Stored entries
•••

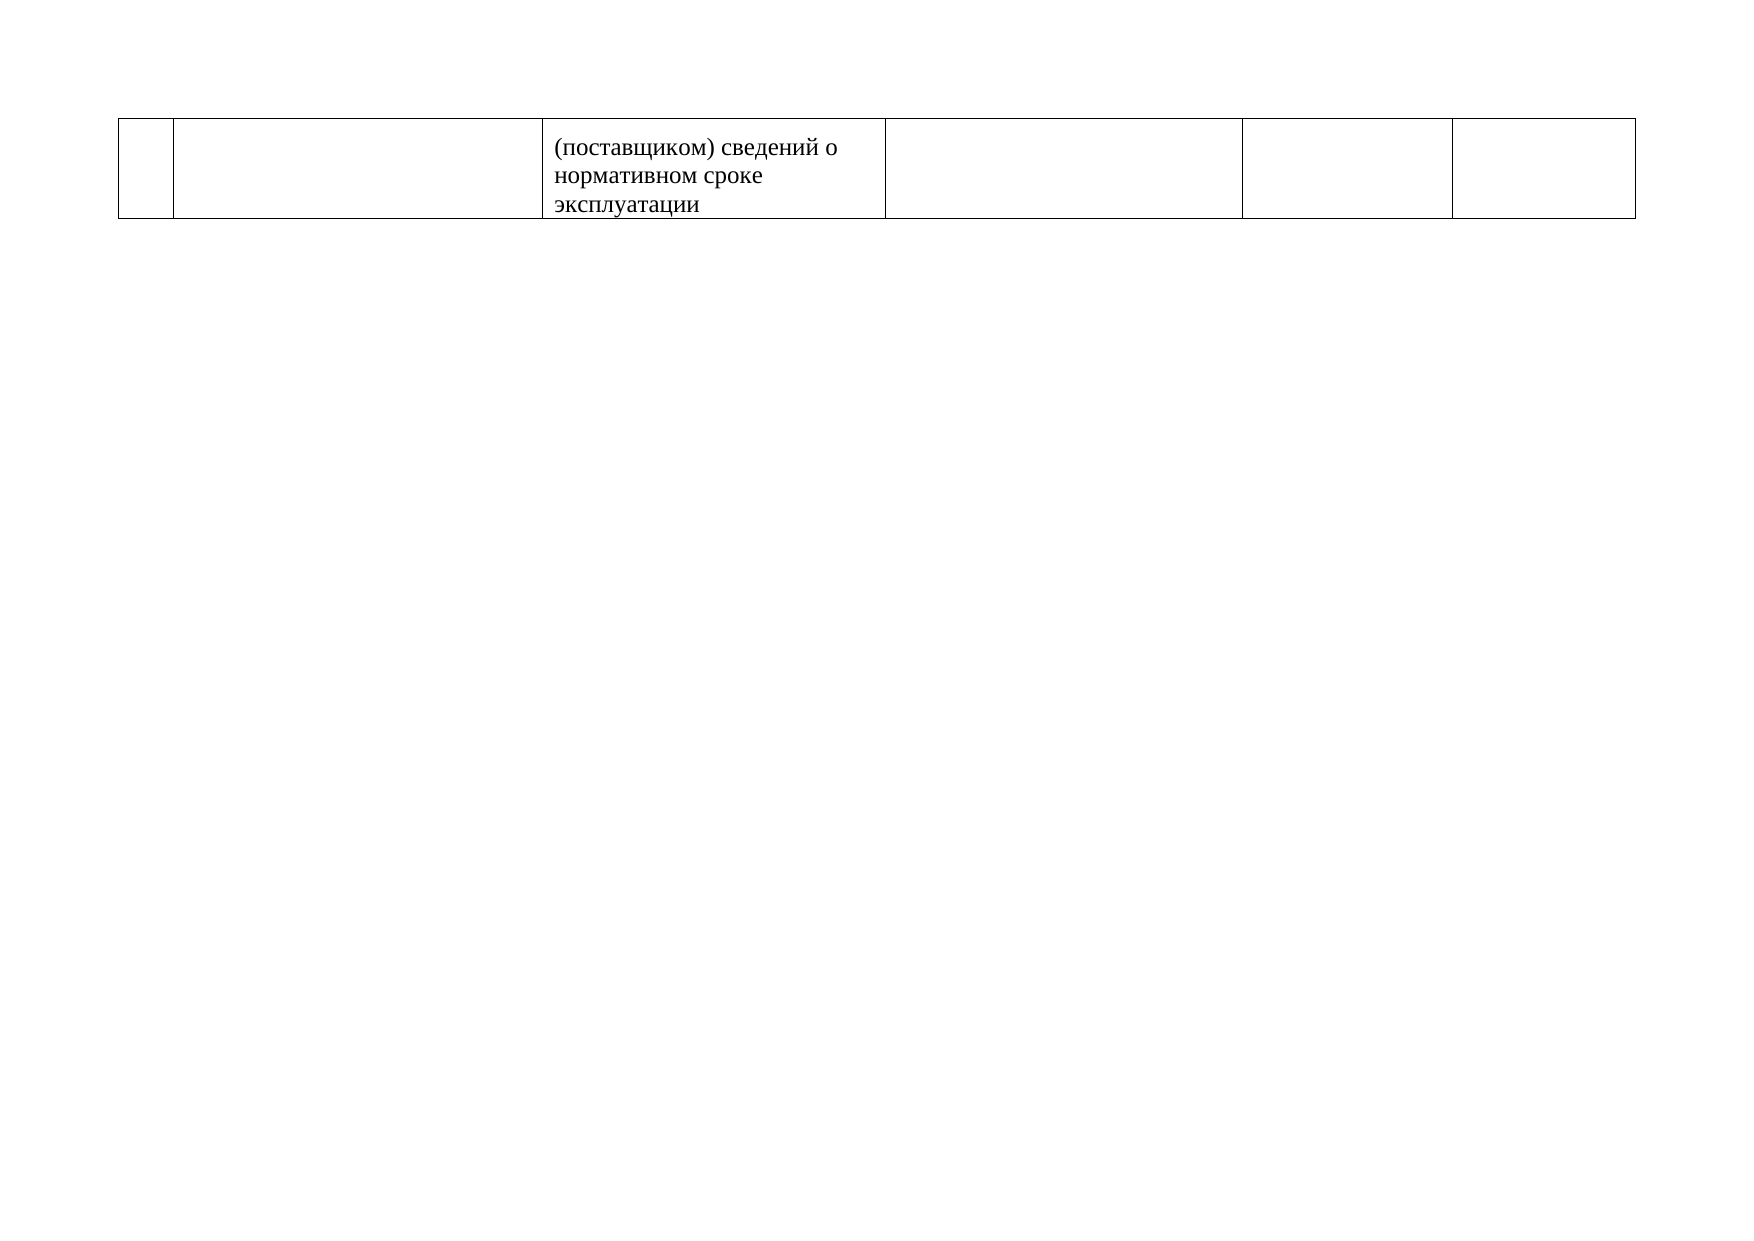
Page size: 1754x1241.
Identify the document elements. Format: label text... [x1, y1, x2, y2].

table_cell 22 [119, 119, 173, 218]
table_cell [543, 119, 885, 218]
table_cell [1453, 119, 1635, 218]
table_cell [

•••

Activity:
Retype the data shown above exactly, excluding any picture it contains.

Answer:
Page size: 1754x1241.
Identify the document elements. Format: label text... [x1, y1, x2, y2].

table_cell 22 [119, 119, 173, 218]
table_cell [543, 119, 885, 218]
table_cell [1453, 119, 1635, 218]
table_cell [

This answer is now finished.